[Opening Data shown section]

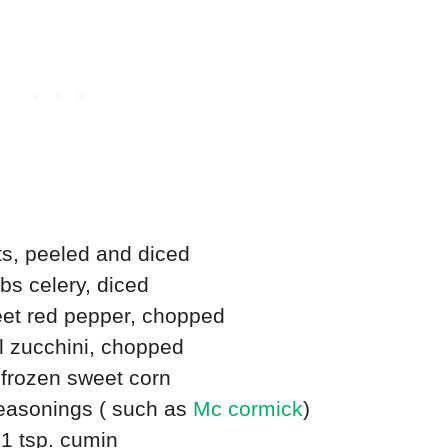
ts, peeled and diced
ibs celery, diced
et red pepper, chopped
l zucchini, chopped
 frozen sweet corn
seasonings ( such as
Mc cormick
)
1 tsp. cumin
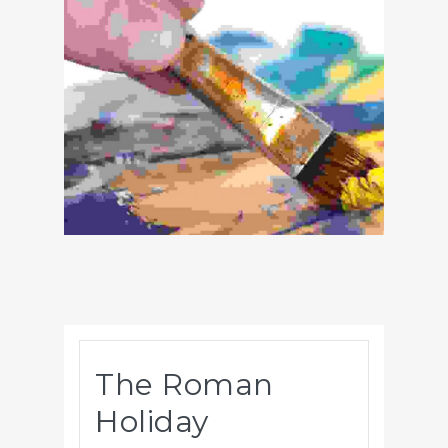
The Roman
Holiday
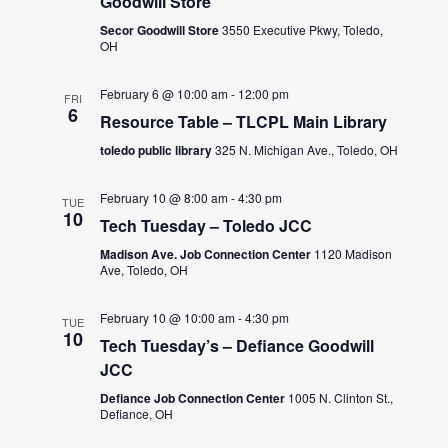
Goodwill Store
Secor Goodwill Store
3550 Executive Pkwy, Toledo,
OH
February 6 @ 10:00 am
-
12:00 pm
FRI
6
Resource Table – TLCPL Main Library
toledo public library
325 N. Michigan Ave., Toledo, OH
February 10 @ 8:00 am
-
4:30 pm
TUE
10
Tech Tuesday – Toledo JCC
Madison Ave. Job Connection Center
1120 Madison
Ave, Toledo, OH
February 10 @ 10:00 am
-
4:30 pm
TUE
10
Tech Tuesday’s – Defiance Goodwill
JCC
Defiance Job Connection Center
1005 N. Clinton St.,
Defiance, OH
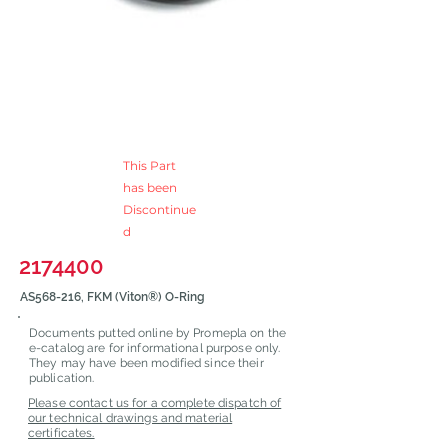
This Part
has been
Discontinue
d
2174400
AS568-216, FKM (Viton®) O-Ring
Documents putted online by Promepla on the
e-catalog are for informational purpose only.
They may have been modified since their
publication.
Please contact us for a complete dispatch of
our technical drawings and material
certificates.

[Closing Data shown section]

# [Your objective]
Can you quote every line of the entries above word for word, leaving the pictures out?

# [Task solution]
ts, peeled and diced
ibs celery, diced
et red pepper, chopped
l zucchini, chopped
 frozen sweet corn
seasonings ( such as
Mc cormick
)
1 tsp. cumin
The Roman
Holiday
Goodwill Store
Secor Goodwill Store
3550 Executive Pkwy, Toledo,
OH
February 6 @ 10:00 am
-
12:00 pm
FRI
6
Resource Table – TLCPL Main Library
toledo public library
325 N. Michigan Ave., Toledo, OH
February 10 @ 8:00 am
-
4:30 pm
TUE
10
Tech Tuesday – Toledo JCC
Madison Ave. Job Connection Center
1120 Madison
Ave, Toledo, OH
February 10 @ 10:00 am
-
4:30 pm
TUE
10
Tech Tuesday’s – Defiance Goodwill
JCC
Defiance Job Connection Center
1005 N. Clinton St.,
Defiance, OH
This Part
has been
Discontinue
d
2174400
AS568-216, FKM (Viton®) O-Ring
Documents putted online by Promepla on the
e-catalog are for informational purpose only.
They may have been modified since their
publication.
Please contact us for a complete dispatch of
our technical drawings and material
certificates.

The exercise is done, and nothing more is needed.